Goal:
Pick out each line in the items below that contains the word "water". Case matters, so uppercase and lowercase letters must match.

Provided records:
▼▼▼

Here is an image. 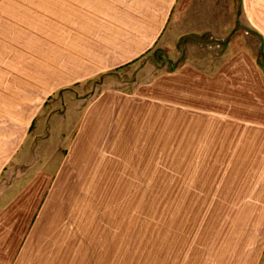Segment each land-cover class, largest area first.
<instances>
[{
	"label": "crops",
	"instance_id": "obj_1",
	"mask_svg": "<svg viewBox=\"0 0 264 264\" xmlns=\"http://www.w3.org/2000/svg\"><path fill=\"white\" fill-rule=\"evenodd\" d=\"M3 87L0 264H264V0H0Z\"/></svg>",
	"mask_w": 264,
	"mask_h": 264
},
{
	"label": "rangeland",
	"instance_id": "obj_2",
	"mask_svg": "<svg viewBox=\"0 0 264 264\" xmlns=\"http://www.w3.org/2000/svg\"><path fill=\"white\" fill-rule=\"evenodd\" d=\"M21 26V25H20ZM244 31V29L242 30ZM20 37L21 35H25L23 33V30H21L20 27ZM211 41H208L205 39H203L202 42H199L200 47L204 46H208V44H210L211 47H215V45H211ZM203 44V45H202ZM19 52H20V63H19V67H22V65L26 66V57L24 56L26 53V39H21L19 40ZM4 87L1 90V92L3 91ZM5 90V89H4ZM169 147V146H167ZM164 148H166V146H164ZM157 156L158 154L161 155V160H157V161H152V160H148V161H140V163H144L146 164L145 167H141V169H137L135 170V172H139L140 175L145 176L146 178H156L159 179L161 176V179L164 180V183H146V184H132L131 185V190L132 191H145L147 193H154L156 191H162V192H170L171 189V185H170V176H171V171H170V152L169 151H163L161 153H156ZM132 163H134L132 161ZM136 163V162H135ZM153 164L156 163L157 165L162 164V167H149L148 164ZM132 172H134V170H132ZM136 174V175H137ZM154 200H148L147 204L148 206H154Z\"/></svg>",
	"mask_w": 264,
	"mask_h": 264
}]
</instances>
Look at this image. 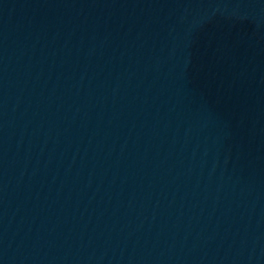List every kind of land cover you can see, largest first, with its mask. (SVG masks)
Listing matches in <instances>:
<instances>
[{"label":"water","instance_id":"1","mask_svg":"<svg viewBox=\"0 0 264 264\" xmlns=\"http://www.w3.org/2000/svg\"><path fill=\"white\" fill-rule=\"evenodd\" d=\"M0 264H264V0H0Z\"/></svg>","mask_w":264,"mask_h":264}]
</instances>
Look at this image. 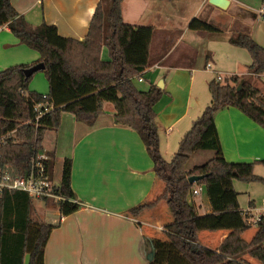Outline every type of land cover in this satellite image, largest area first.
Returning a JSON list of instances; mask_svg holds the SVG:
<instances>
[{
    "label": "trees",
    "instance_id": "1",
    "mask_svg": "<svg viewBox=\"0 0 264 264\" xmlns=\"http://www.w3.org/2000/svg\"><path fill=\"white\" fill-rule=\"evenodd\" d=\"M120 3L121 0H99L85 38L77 41L61 37L53 25H31L15 11L10 0H0V27L6 25L19 42L39 54L37 63L44 65L39 72L48 84L45 98L28 90L36 73L25 77L24 70L37 63L0 71V134L13 132L0 147V165L27 169L43 150L45 132L59 129L63 113L91 126L103 113L104 103H110L115 124L138 134L153 162L155 177L163 184V190L153 201L130 209L128 214L139 216L163 203L171 216V222L163 227L164 238L149 239L152 256L148 264H250L245 256L264 264V215L256 223L250 241H245L242 235L250 226L239 210L238 193L233 187L235 181L264 184V178L253 173L254 163L225 160L214 121L217 111L235 107L264 129L263 94L242 78L232 77L225 84L212 80L208 84L209 105L192 122L171 161H165L159 152L153 110L163 90L151 85L147 91H139L133 83L152 65L153 29L125 24ZM188 28L201 35L218 32L214 25L196 18ZM229 43L248 52V69L252 74L264 73V49L248 33L235 32ZM103 46L107 48V61L101 59ZM46 102L53 106L52 111L35 122L34 105ZM197 151H212L214 157L188 168L190 157ZM46 153L51 173L55 157ZM255 163L264 165V160ZM191 176L203 178L190 185ZM194 186L203 187L211 208L209 214L198 213L191 194ZM58 194L65 199L58 202L61 216L79 209L70 202L75 197L69 159L62 163ZM32 207L33 200L21 192L0 197V264H44L45 246L54 226L34 223ZM221 230L229 233L217 249L199 244L200 232Z\"/></svg>",
    "mask_w": 264,
    "mask_h": 264
},
{
    "label": "crops",
    "instance_id": "2",
    "mask_svg": "<svg viewBox=\"0 0 264 264\" xmlns=\"http://www.w3.org/2000/svg\"><path fill=\"white\" fill-rule=\"evenodd\" d=\"M246 1L121 0V17L125 24L153 29L152 65L143 75L146 73L150 86L161 85L163 90L153 107L160 153L164 140L167 148L177 147L192 122L209 105L211 81L204 80V74H219L228 82L232 77L245 79L264 96V73L252 74L248 69L250 64L234 74L217 70L219 58L224 55L238 65L236 59L242 55L238 47L229 43L235 32L248 33L264 49L262 0L260 7L259 0ZM10 2L31 25H53L61 37L77 41L85 38L99 4V0ZM195 18L214 25L218 32L201 35L190 30L188 25ZM101 59H109L105 46ZM38 60L36 51L19 42L6 25L0 27V71L17 65H33ZM201 61H205L203 66ZM207 63L212 65L211 70H205ZM39 73L33 77L28 90L46 95L48 84ZM114 115L113 106L104 103L103 113L88 126L73 115L63 113L59 129L44 134L42 149L53 153L54 161L61 163V168L64 159L71 161V190L79 202V209L69 216H61L58 206L46 208L47 201H40L41 206L35 208L46 218L43 223L54 226L45 246L44 264H148L152 255L149 239L159 238L155 224L165 226L171 222L165 216L163 203L139 216L128 214L130 209L153 201L163 190V184L156 179L153 162L138 134L115 124ZM214 121L227 162L264 160L262 127L235 107L217 111ZM236 182L233 187L239 194ZM198 197L197 202L193 201L198 213L209 214L211 208L204 191ZM237 200L239 205V196ZM248 209L252 216V205ZM239 210L246 211L241 210L240 205ZM251 228L252 238L256 226L247 231ZM204 233L198 234L199 244L215 250L229 232ZM246 257L250 264H259Z\"/></svg>",
    "mask_w": 264,
    "mask_h": 264
},
{
    "label": "rangeland",
    "instance_id": "3",
    "mask_svg": "<svg viewBox=\"0 0 264 264\" xmlns=\"http://www.w3.org/2000/svg\"><path fill=\"white\" fill-rule=\"evenodd\" d=\"M193 1H198V0H193ZM246 1V0H245ZM191 2V0H190ZM247 2V1H246ZM259 7L261 4V0H259ZM258 7V8H259ZM213 17H211L212 19ZM239 50L238 53H240L242 56L238 59H236V61L238 62V65L235 63L230 62L228 59H226L225 55L221 56L219 58L218 64H217V70L227 73V74H234L237 71H243V68L245 66H248L250 64V56L248 54V52L245 49L242 48H238ZM221 55V53H219ZM202 66L205 64V61H201ZM203 68V67H202ZM206 70V69H205ZM38 75H42L41 77H43V73H39ZM143 81L138 82L137 77L134 79L133 83L134 86L137 90L139 91H147L150 88V84H149V79L148 77H146V73L145 75H141ZM204 80H208L209 82L213 80H215V74L208 72L207 74H204L203 76ZM228 78V77H227ZM219 83L221 84H225L228 83V80L225 79L224 77H222V81H220ZM209 98H210V94ZM191 128V127H190ZM189 128V130H190ZM166 142L165 140L163 141V145H162V149H161V153L160 155L162 156V158L167 161L170 162L171 159L173 158L174 154H176L177 150H178V146L174 147L173 149H171V146H169L167 148V146L165 145ZM214 157V152L212 151H197L193 156L190 157L189 163L187 165L188 168H192L193 166H199L202 165L203 163H205L207 160L211 159ZM256 161H252L249 163H254V168H253V173L256 176L262 177L264 178V165L260 164V163H255ZM60 172H61V163L59 162H55L53 163V167H52V172H51V178L54 182V184L59 185L60 182ZM237 184V189H238V196H239V205L241 206V210H246L249 206L252 205V216L253 218H258L260 217V215H264V184L260 183V182H236ZM200 199V197L195 196L192 198L193 201H198ZM47 206L46 208H53L58 206V203L54 202V201H47ZM38 206H41L40 201L38 200H33V207H32V213H31V218L32 221L34 223H43L46 218H44L43 214L37 210H35V208H37ZM165 207V205H164ZM39 212V213H38ZM165 216L167 219H171V216L168 212V210L165 207ZM165 218V217H164ZM252 218L250 217H246L245 220L247 222V224L251 227L254 226L251 222ZM157 225V224H155ZM161 227H164L163 225H160ZM155 227V226H154ZM156 232V231H155ZM251 232H252V228L250 229V231H247L243 237L244 239L248 240L249 238H251ZM210 232H205L204 234H209ZM156 235H158L159 238H164V236H162V233H155ZM203 235V236H205ZM250 240V239H249ZM249 260H252L253 263H256L255 260L250 259L249 257H246ZM26 260H28V257H26Z\"/></svg>",
    "mask_w": 264,
    "mask_h": 264
},
{
    "label": "built area",
    "instance_id": "4",
    "mask_svg": "<svg viewBox=\"0 0 264 264\" xmlns=\"http://www.w3.org/2000/svg\"><path fill=\"white\" fill-rule=\"evenodd\" d=\"M206 70H211L212 65L207 63L205 66ZM138 82L142 81L141 76L137 77ZM215 81H222L221 75L215 77ZM45 98V95H43ZM53 106L46 102L34 105V112L36 116L34 121L36 122L39 118L48 114L52 111ZM13 135V132L0 134V147L5 145L6 141ZM49 156L42 150L36 154L33 158L32 163L27 169H16L9 168L8 166L0 165V197L5 193L10 192H21L26 194L32 200L38 201H54L56 203L60 201H65V199L58 194L59 185L54 184L51 173L49 172L48 162ZM203 191L202 186H194L192 189V197L199 196ZM74 204H79L76 199L70 200ZM79 206V205H78ZM243 217H250L253 225L260 220V217L253 218L251 216L250 210L243 211ZM154 230L157 233H162L164 231L163 227L160 225H155Z\"/></svg>",
    "mask_w": 264,
    "mask_h": 264
},
{
    "label": "water",
    "instance_id": "5",
    "mask_svg": "<svg viewBox=\"0 0 264 264\" xmlns=\"http://www.w3.org/2000/svg\"><path fill=\"white\" fill-rule=\"evenodd\" d=\"M215 1V0H214ZM44 69V65L42 63H37L33 65L32 67L25 69L24 70V75L25 77H30L35 73H38L39 71H42ZM160 88L162 87L161 85L159 86ZM237 89H240V86L237 87ZM203 177L202 176H191L188 179V182L190 185H195L198 183ZM152 256V255H151ZM151 258V257H150ZM149 258V259H150Z\"/></svg>",
    "mask_w": 264,
    "mask_h": 264
}]
</instances>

▲▲▲

Exercise answer:
[{"label":"water","instance_id":"1","mask_svg":"<svg viewBox=\"0 0 264 264\" xmlns=\"http://www.w3.org/2000/svg\"><path fill=\"white\" fill-rule=\"evenodd\" d=\"M0 264H264V0H0Z\"/></svg>","mask_w":264,"mask_h":264}]
    "label": "water",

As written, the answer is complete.